_TASK TO CARRY OUT:_
What's wanted is each entry repeated verbatim, minus its images.

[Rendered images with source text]

■ ■ ■ ■ ■

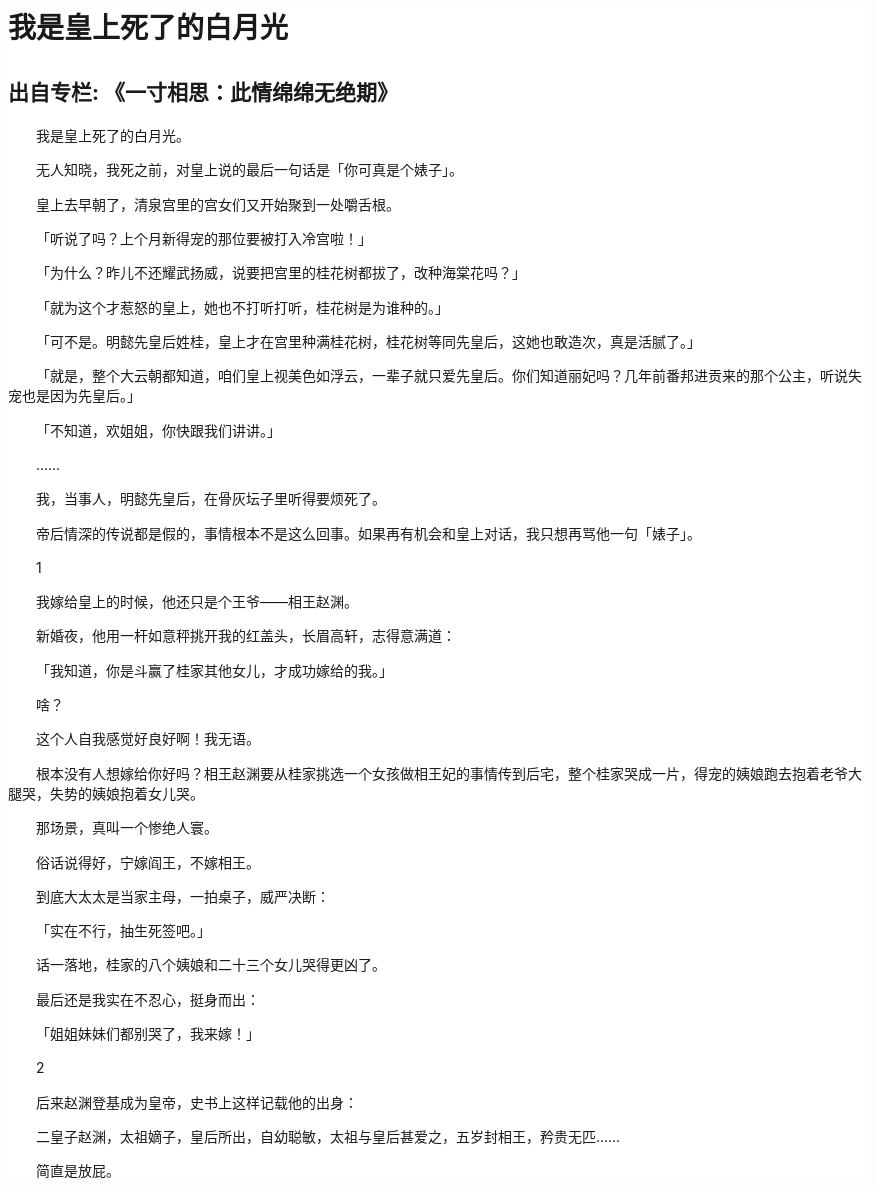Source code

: # 我是皇上死了的白月光  
## 出自专栏: 《一寸相思：此情绵绵无绝期》  
&emsp;&emsp;我是皇上死了的白月光。  
  
&emsp;&emsp;无人知晓，我死之前，对皇上说的最后一句话是「你可真是个婊子」。  
  
&emsp;&emsp;皇上去早朝了，清泉宫里的宫女们又开始聚到一处嚼舌根。  
  
&emsp;&emsp;「听说了吗？上个月新得宠的那位要被打入冷宫啦！」  
  
&emsp;&emsp;「为什么？昨儿不还耀武扬威，说要把宫里的桂花树都拔了，改种海棠花吗？」  
  
&emsp;&emsp;「就为这个才惹怒的皇上，她也不打听打听，桂花树是为谁种的。」  
  
&emsp;&emsp;「可不是。明懿先皇后姓桂，皇上才在宫里种满桂花树，桂花树等同先皇后，这她也敢造次，真是活腻了。」  
  
&emsp;&emsp;「就是，整个大云朝都知道，咱们皇上视美色如浮云，一辈子就只爱先皇后。你们知道丽妃吗？几年前番邦进贡来的那个公主，听说失宠也是因为先皇后。」  
  
&emsp;&emsp;「不知道，欢姐姐，你快跟我们讲讲。」  
  
&emsp;&emsp;……  
  
&emsp;&emsp;我，当事人，明懿先皇后，在骨灰坛子里听得要烦死了。  
  
&emsp;&emsp;帝后情深的传说都是假的，事情根本不是这么回事。如果再有机会和皇上对话，我只想再骂他一句「婊子」。  
  
&emsp;&emsp;1  
  
&emsp;&emsp;我嫁给皇上的时候，他还只是个王爷——相王赵渊。  
  
&emsp;&emsp;新婚夜，他用一杆如意秤挑开我的红盖头，长眉高轩，志得意满道：  
  
&emsp;&emsp;「我知道，你是斗赢了桂家其他女儿，才成功嫁给的我。」  
  
&emsp;&emsp;啥？  
  
&emsp;&emsp;这个人自我感觉好良好啊！我无语。  
  
&emsp;&emsp;根本没有人想嫁给你好吗？相王赵渊要从桂家挑选一个女孩做相王妃的事情传到后宅，整个桂家哭成一片，得宠的姨娘跑去抱着老爷大腿哭，失势的姨娘抱着女儿哭。  
  
&emsp;&emsp;那场景，真叫一个惨绝人寰。  
  
&emsp;&emsp;俗话说得好，宁嫁阎王，不嫁相王。  
  
&emsp;&emsp;到底大太太是当家主母，一拍桌子，威严决断：  
  
&emsp;&emsp;「实在不行，抽生死签吧。」  
  
&emsp;&emsp;话一落地，桂家的八个姨娘和二十三个女儿哭得更凶了。  
  
&emsp;&emsp;最后还是我实在不忍心，挺身而出：  
  
&emsp;&emsp;「姐姐妹妹们都别哭了，我来嫁！」  
  
&emsp;&emsp;2  
  
&emsp;&emsp;后来赵渊登基成为皇帝，史书上这样记载他的出身：  
  
&emsp;&emsp;二皇子赵渊，太祖嫡子，皇后所出，自幼聪敏，太祖与皇后甚爱之，五岁封相王，矜贵无匹……  
  
&emsp;&emsp;简直是放屁。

■ ■ ■ ■ ■

_THE COMPLETED TASK:_
Source code

: # 我是皇上死了的白月光  
## 出自专栏: 《一寸相思：此情绵绵无绝期》  
&emsp;&emsp;我是皇上死了的白月光。  
  
&emsp;&emsp;无人知晓，我死之前，对皇上说的最后一句话是「你可真是个婊子」。  
  
&emsp;&emsp;皇上去早朝了，清泉宫里的宫女们又开始聚到一处嚼舌根。  
  
&emsp;&emsp;「听说了吗？上个月新得宠的那位要被打入冷宫啦！」  
  
&emsp;&emsp;「为什么？昨儿不还耀武扬威，说要把宫里的桂花树都拔了，改种海棠花吗？」  
  
&emsp;&emsp;「就为这个才惹怒的皇上，她也不打听打听，桂花树是为谁种的。」  
  
&emsp;&emsp;「可不是。明懿先皇后姓桂，皇上才在宫里种满桂花树，桂花树等同先皇后，这她也敢造次，真是活腻了。」  
  
&emsp;&emsp;「就是，整个大云朝都知道，咱们皇上视美色如浮云，一辈子就只爱先皇后。你们知道丽妃吗？几年前番邦进贡来的那个公主，听说失宠也是因为先皇后。」  
  
&emsp;&emsp;「不知道，欢姐姐，你快跟我们讲讲。」  
  
&emsp;&emsp;……  
  
&emsp;&emsp;我，当事人，明懿先皇后，在骨灰坛子里听得要烦死了。  
  
&emsp;&emsp;帝后情深的传说都是假的，事情根本不是这么回事。如果再有机会和皇上对话，我只想再骂他一句「婊子」。  
  
&emsp;&emsp;1  
  
&emsp;&emsp;我嫁给皇上的时候，他还只是个王爷——相王赵渊。  
  
&emsp;&emsp;新婚夜，他用一杆如意秤挑开我的红盖头，长眉高轩，志得意满道：  
  
&emsp;&emsp;「我知道，你是斗赢了桂家其他女儿，才成功嫁给的我。」  
  
&emsp;&emsp;啥？  
  
&emsp;&emsp;这个人自我感觉好良好啊！我无语。  
  
&emsp;&emsp;根本没有人想嫁给你好吗？相王赵渊要从桂家挑选一个女孩做相王妃的事情传到后宅，整个桂家哭成一片，得宠的姨娘跑去抱着老爷大腿哭，失势的姨娘抱着女儿哭。  
  
&emsp;&emsp;那场景，真叫一个惨绝人寰。  
  
&emsp;&emsp;俗话说得好，宁嫁阎王，不嫁相王。  
  
&emsp;&emsp;到底大太太是当家主母，一拍桌子，威严决断：  
  
&emsp;&emsp;「实在不行，抽生死签吧。」  
  
&emsp;&emsp;话一落地，桂家的八个姨娘和二十三个女儿哭得更凶了。  
  
&emsp;&emsp;最后还是我实在不忍心，挺身而出：  
  
&emsp;&emsp;「姐姐妹妹们都别哭了，我来嫁！」  
  
&emsp;&emsp;2  
  
&emsp;&emsp;后来赵渊登基成为皇帝，史书上这样记载他的出身：  
  
&emsp;&emsp;二皇子赵渊，太祖嫡子，皇后所出，自幼聪敏，太祖与皇后甚爱之，五岁封相王，矜贵无匹……  
  
&emsp;&emsp;简直是放屁。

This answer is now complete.